Les influences stylistiques démontrées ici ne sont pas surprenantes : Green Day les a toujours revendiqué, de l’accent anglais des débuts jusqu’à la reprise des Kinks (Tired of Waiting for You). Elles sont juste majoritaires ici, loin des prétentions métaphysiques d’American Idiot. On est donc en présence du pur rock ‘n roll, avec accords de puissance crunchy et paroles à l’unisson. C’est hautement sympathique, et parfois, on n’est pas très éloigné du registre de Green Day (Mother Mary), on a même l’impression d’entendre des démos avant que Rob Cavallo ne les godzillise.

Par définition, les morceaux et l’album sont assez courts : on ne s’ennuie pas, et on ne doit pas se fatiguer à suivre les tournants narratifs du dernier album. Ceci dit, les influences c’est bien, les pastiches aussi, mais Alligator sonne exactement comme You Really Got Me (qui non, n’a pas été écrit par Van Halen). Un peu too much quand même, mais bon, Foxboro Hot Tubs n’est pas vraiment censé être pris au sérieux : c’est juste la récréation d’un groupe qui doit avoir une sérieuse pression sur les épaules.

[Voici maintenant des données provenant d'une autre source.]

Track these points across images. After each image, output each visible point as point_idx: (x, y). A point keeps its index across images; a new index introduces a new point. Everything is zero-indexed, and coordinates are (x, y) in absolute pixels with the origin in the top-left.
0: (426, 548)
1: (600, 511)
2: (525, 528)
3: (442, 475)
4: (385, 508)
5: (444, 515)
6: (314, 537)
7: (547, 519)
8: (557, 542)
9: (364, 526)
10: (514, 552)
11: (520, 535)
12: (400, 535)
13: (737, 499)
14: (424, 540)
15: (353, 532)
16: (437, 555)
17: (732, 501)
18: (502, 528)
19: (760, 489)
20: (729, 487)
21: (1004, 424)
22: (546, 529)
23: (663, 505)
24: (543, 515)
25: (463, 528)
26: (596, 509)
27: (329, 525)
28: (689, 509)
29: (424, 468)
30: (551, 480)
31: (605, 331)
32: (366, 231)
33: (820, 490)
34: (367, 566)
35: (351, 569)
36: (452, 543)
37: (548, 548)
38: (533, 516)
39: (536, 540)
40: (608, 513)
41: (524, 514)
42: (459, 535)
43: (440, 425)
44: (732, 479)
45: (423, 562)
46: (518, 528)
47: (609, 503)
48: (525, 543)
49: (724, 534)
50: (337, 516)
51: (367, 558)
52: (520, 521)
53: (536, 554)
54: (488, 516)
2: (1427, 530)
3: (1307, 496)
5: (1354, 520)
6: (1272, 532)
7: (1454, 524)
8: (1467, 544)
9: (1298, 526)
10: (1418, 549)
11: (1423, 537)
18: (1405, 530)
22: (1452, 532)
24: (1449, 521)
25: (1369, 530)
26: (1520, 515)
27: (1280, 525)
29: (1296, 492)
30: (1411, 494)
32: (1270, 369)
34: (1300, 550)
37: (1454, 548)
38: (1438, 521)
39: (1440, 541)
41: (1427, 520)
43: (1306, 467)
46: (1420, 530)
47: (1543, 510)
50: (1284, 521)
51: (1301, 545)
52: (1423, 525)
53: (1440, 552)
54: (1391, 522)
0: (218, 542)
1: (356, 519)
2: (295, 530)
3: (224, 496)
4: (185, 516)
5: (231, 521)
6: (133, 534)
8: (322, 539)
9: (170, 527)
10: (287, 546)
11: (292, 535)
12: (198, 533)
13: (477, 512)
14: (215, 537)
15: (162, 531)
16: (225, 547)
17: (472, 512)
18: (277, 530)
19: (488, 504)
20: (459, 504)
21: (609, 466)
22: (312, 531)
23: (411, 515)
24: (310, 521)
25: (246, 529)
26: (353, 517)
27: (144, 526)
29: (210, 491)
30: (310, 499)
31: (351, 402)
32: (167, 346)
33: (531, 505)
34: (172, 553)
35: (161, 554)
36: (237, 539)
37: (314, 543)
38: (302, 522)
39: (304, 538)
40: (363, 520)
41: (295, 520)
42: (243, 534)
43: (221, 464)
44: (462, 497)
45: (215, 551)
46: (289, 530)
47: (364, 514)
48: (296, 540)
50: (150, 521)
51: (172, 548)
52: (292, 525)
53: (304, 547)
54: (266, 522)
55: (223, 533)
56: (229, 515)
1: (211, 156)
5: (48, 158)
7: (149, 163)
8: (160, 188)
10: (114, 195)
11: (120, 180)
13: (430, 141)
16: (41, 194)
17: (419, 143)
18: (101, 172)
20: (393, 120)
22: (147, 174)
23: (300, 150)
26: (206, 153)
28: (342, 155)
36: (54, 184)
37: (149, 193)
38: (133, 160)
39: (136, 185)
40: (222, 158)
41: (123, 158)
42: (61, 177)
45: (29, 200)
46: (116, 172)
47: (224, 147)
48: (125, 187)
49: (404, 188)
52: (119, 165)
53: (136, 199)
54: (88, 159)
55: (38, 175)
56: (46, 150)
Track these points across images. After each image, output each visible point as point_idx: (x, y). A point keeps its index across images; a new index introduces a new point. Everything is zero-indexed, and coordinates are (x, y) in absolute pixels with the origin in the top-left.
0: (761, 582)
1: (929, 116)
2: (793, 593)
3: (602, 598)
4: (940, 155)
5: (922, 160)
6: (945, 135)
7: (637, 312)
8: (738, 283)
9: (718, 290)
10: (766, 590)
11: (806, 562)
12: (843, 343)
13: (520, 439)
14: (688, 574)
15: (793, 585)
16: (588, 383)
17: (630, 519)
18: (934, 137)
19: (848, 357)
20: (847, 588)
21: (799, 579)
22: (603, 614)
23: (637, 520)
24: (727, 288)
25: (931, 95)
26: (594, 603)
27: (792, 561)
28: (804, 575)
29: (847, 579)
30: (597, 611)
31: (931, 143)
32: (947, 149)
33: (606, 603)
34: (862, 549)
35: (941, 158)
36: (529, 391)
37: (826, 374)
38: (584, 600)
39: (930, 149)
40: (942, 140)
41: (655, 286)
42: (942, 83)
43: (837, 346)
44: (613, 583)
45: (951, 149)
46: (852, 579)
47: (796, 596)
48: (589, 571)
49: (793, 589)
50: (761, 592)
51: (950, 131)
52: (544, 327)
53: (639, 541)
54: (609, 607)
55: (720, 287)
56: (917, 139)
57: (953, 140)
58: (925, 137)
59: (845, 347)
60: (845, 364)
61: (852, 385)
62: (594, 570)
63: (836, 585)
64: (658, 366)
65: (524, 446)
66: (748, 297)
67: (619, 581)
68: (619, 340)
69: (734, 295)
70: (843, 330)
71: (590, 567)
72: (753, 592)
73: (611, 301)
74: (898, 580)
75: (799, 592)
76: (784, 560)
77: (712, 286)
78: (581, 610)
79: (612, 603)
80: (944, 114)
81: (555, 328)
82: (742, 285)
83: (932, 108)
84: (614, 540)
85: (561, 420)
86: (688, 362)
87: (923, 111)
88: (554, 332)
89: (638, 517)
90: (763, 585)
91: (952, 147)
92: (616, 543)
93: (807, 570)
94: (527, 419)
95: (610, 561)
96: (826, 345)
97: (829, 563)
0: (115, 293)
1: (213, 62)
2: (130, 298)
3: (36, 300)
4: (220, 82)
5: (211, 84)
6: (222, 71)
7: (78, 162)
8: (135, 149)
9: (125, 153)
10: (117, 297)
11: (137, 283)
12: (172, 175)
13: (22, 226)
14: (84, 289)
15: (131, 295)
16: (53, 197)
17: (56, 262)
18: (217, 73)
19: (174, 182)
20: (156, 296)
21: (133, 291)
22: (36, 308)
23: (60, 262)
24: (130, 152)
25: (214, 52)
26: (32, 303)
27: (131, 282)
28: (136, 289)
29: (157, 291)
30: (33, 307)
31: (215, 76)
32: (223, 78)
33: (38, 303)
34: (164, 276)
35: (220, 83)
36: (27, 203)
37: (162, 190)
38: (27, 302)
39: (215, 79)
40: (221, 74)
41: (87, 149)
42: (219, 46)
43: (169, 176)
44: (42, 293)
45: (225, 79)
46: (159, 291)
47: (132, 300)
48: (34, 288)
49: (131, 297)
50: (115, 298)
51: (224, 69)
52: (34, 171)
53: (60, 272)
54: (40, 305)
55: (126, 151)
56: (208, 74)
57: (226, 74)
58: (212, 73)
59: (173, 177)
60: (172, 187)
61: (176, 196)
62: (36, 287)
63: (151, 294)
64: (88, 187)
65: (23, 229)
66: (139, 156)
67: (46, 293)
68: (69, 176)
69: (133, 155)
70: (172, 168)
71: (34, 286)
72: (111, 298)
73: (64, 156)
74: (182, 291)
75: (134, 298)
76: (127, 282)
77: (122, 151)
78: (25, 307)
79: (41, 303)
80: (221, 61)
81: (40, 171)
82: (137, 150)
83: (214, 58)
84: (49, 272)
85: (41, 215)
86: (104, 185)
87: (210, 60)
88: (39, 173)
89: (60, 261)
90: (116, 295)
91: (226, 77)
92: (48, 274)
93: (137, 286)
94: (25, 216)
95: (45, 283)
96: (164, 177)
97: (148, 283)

Stop Drop and Roll!!! est un exercice de style réussi, doublé d’un album complètement anachronique mais très sympathique, et nous rappelle que tout au long de leur longue carrière (vingt ans, quand même), Green Day aura sorti nettement plus de bon que de mauvais. Foxboro Hot Tubs est une ligne en plus dans un cv bien rempli, en attendant le « vrai » nouvel album.